At-home calibration would either require a photometer or an observer with ostensibly normal colour vision (for a subjective calibration procedure). Alternatively, at-home testing could make use of pre-calibrated displays or of displays that exhibit high levels of consistency “out of the box” (e.g., iPads). For these options to work under different home lighting conditions, we could potentially analyse environment light (via the webcam) to shift the white point. Home based testing would also require additional data-quality checks to ensure the head and eye positions are reasonably within the limits of the eye tracker/screen. Further research would be needed to gauge the decrease in sensitivity/specificity when this DEM colour vision tests were used in a home-setting without an administrator and varying light conditions.

In terms of additional improvements, DEM responses are variable across participants, and participants that exhibit little to no DEM are often misclassified in the high-speed condition. Implementing open loop OKN where the stimulus follows the eye movements is known to significantly increase the gain60,61 and would likely help improve the robustness of the measures.

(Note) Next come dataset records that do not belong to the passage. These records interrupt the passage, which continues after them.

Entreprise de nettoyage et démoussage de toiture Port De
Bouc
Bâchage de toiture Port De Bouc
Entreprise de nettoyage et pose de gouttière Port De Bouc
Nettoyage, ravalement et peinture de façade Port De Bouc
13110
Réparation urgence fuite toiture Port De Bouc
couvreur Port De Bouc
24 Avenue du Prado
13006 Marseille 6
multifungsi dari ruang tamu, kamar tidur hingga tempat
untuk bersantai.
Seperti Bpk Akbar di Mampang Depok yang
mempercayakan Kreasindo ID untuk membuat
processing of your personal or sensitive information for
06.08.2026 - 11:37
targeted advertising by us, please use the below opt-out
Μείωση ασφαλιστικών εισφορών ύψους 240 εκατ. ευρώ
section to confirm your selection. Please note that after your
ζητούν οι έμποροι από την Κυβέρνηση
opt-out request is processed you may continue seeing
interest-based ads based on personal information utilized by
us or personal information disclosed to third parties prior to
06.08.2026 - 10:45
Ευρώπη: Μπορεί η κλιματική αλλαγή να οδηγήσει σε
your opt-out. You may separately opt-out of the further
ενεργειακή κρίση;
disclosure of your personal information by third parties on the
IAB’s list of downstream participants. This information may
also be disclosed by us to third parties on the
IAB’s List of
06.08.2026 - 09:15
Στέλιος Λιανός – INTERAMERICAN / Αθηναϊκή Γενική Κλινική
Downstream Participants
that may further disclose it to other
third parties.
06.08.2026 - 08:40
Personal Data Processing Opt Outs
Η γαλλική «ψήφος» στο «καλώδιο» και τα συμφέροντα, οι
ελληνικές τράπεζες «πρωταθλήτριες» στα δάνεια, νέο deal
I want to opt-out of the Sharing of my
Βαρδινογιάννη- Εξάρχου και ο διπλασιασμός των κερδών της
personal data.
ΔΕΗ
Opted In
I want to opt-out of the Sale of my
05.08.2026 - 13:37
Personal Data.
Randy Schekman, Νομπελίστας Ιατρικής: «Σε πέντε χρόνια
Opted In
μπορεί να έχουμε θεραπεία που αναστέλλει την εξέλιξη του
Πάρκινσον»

To reduce test time, we are developing an adaptive procedure62,63 that uses current and previous DEM measures to update the R–G mix, in order to more accurately and quickly estimate the motion null points. Reducing test time could be crucial for testing young children who already struggle with the anomaloscope8 and are too young to recall numbers used in the Ishihara plates. In-fact previous work has successfully measured OKN in children between 1 and 3 months to estimate equibrightness64.

Our automated test is a promising first step towards more accessible, accurate and in-depth colour vision diagnosis in clinics and or homes. Given recent advances in software-based eye tracking running on computers/tablets/phones equipped with front-facing cameras65, our test could become a simple, reliable, automated colour vision assessment that could be downloaded for use by clinician and patient alike.